• Quoted passage:
_ _ _
Why This Idea Should Be Considered
Undergraduate teaching is core to our nature as a university (as well as being our main source of income), and the area where we can best distinguish ourselves from the RG offering. We have many exciting and marketable features which help us stand out, but in isolation from a push to recognise our core offering it is difficult to make a coherent message to applicants. We have successful research centres, our business park, our excellent campus and green spaces, our community engagement, our consultancy activities, our overseas campuses and many other important activities, all of which help to come together into something special. However, no matter how successful these activities, if home undergraduate students do not want to study here then we cease to be a viable university; it is their priorities that we must centre. To survive the ongoing turmoil in UK higher education we must show prospective students that if they come to Keele, they will be supported by a community who is prepared to put students and their learning first.
How We Would Implement This Idea
- Messaging: Consistent branding which unashamedly recognises that we put teaching first, not as a corollary of our research strength, but as a standalone priority. And as a result, that Keele students receive some of the best education in the country, as evidenced by a renewed institutional focus on student satisfaction and NSS performance.
- Hiring strategies: Any post with teaching responsibilities should include a teaching assessment as a mandatory requirement and core criterion, and we must grow permanent teaching-focused posts with progression opportunities. The Education and Scholarship career track must be strengthened, celebrated and supported for full parity of opportunity and prestige with the Education and Research track, and seen as the first-line option for staffing in business cases for new undergraduate programme development.
_ _ _
• Task input:

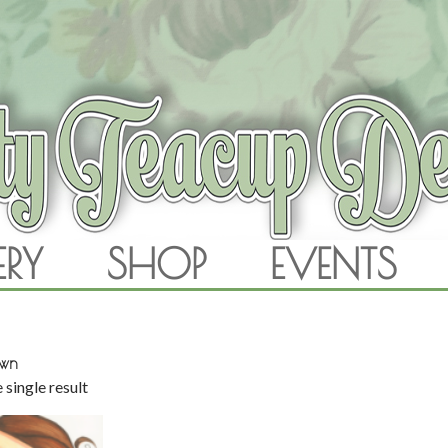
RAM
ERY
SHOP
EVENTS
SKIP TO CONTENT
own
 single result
_ _ _
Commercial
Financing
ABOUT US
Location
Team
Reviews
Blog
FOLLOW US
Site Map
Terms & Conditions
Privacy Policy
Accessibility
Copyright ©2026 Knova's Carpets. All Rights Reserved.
_ _ _
• Activity list:
1. Please report every line of the records that contains the string "Copyright", treating case as significant.
2. Go on with the proposal on putting undergraduate teaching first, starting after its last sentence.

• Answers for this exercise:
1.
Copyright ©2026 Knova's Carpets. All Rights Reserved.

2.
- Keele GTAs: A new, unique PhD offering with a formal teaching qualification included as a significant part of their training. This would make our doctoral graduates more employable in educational settings while improving student:staff ratios, providing education mentoring opportunities for staff, and giving our undergraduate students more exposure to active researchers at a relatable career level.
- Staff progression and retention: Equal progression opportunities for staff who pursue excellence in education, in parity with excellence in research or scholarship. This means more support/prioritisation for education activities in promotion criteria across job families. For most academic posts, education is the largest component in real terms by FTE, and so should be treated as such when assessing and celebrating performance. Excellent teaching comes from many directions, and no roles or job families involving education should be dissuaded from spending time focusing on this.
- Student-facing opportunities: All staff roles have the potential to contribute positively to the experience of our students, and doing so should never be a professional detriment or seen as unproductive time. Student-facing programme administrators within schools could be a key student contact point, and we should widen opportunities for technical and support staff to progress and be recognised for contributing to student-facing roles and activities where they may wish to do so.
What Success Would Look Like
In the first instance, success would be a larger proportion of high tariff students who have the option to choose a RG institution deciding instead to come to Keele, across all subject areas.
Keele should aim to return to our pre-2020 position at the top of the NSS. Student satisfaction is the feeling among students that they are supported and valued as individuals, and that their learning and success is as important to us as it is to them; there is no reason not to strive for this.
This shift in priorities should also improve satisfaction, retention and progression for all staff in student-facing roles or with responsibilities for teaching, who would see that all efforts to develop and deliver excellent teaching and student support are recognised and valued by the institution.